The abuses continued after the war had officially ended. The government of Sri Lanka imprisoned without charge over a quarter of a million ethnic Tamils displaced by the conflict. They locked them in overcrowded internment camps, in terrible conditions, and they would shoot at those trying to escape.
The Sri Lankan army also forcibly disappeared an unknown number of people after the war. Many are believed to have been extrajudicially executed. That is, the military murdered them.
There has never been any justice for these crimes. Today, 15 years on, we’ve seen no accountability for atrocities by government forces, which not only include the indiscriminate attacks, enforced disappearances, and extrajudicial killings, mentioned above, but also torture and rape.
The LTTE leadership mostly either died in battle or were executed, and so can never face justice for their summary killings, bombings of civilians, abductions, and the use of child soldiers.
There’s been no reckoning with the past, and people cannot even mourn their lost loved ones in peace.
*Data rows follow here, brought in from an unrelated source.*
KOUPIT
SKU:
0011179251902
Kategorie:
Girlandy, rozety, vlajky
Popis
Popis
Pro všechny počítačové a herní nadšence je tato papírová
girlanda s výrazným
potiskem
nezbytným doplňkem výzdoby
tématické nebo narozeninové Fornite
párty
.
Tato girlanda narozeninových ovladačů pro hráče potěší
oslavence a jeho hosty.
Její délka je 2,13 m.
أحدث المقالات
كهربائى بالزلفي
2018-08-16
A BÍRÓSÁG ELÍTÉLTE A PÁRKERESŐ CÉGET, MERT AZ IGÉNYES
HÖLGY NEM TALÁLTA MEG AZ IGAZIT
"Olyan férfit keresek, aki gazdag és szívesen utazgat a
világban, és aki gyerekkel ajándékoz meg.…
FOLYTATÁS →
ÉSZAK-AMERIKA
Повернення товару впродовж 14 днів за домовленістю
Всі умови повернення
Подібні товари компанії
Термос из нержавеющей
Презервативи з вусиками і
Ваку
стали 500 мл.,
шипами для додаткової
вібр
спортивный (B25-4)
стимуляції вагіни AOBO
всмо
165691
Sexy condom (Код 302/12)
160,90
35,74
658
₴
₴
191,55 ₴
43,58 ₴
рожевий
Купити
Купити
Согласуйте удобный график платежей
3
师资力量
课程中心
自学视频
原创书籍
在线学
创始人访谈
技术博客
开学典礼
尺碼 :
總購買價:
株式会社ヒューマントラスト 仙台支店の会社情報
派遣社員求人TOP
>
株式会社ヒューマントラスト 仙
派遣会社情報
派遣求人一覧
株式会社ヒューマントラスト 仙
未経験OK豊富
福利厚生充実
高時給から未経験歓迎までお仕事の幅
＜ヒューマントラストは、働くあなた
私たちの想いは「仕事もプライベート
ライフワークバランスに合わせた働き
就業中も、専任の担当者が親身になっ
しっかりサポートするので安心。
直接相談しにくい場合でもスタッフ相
Sri Lankan authorities are still, to this day, threatening and detaining people who try to commemorate the dead and disappeared.
The final layer of terrible in all this, is that some militaries elsewhere started to see “the Sri Lanka method” as a “model” for fighting insurgencies, ignoring the horrific human cost. Some still do, even today.
But mass killing of civilians should not be a model for anyone anywhere. The atrocities in human history should be a warning, not a how-to guide.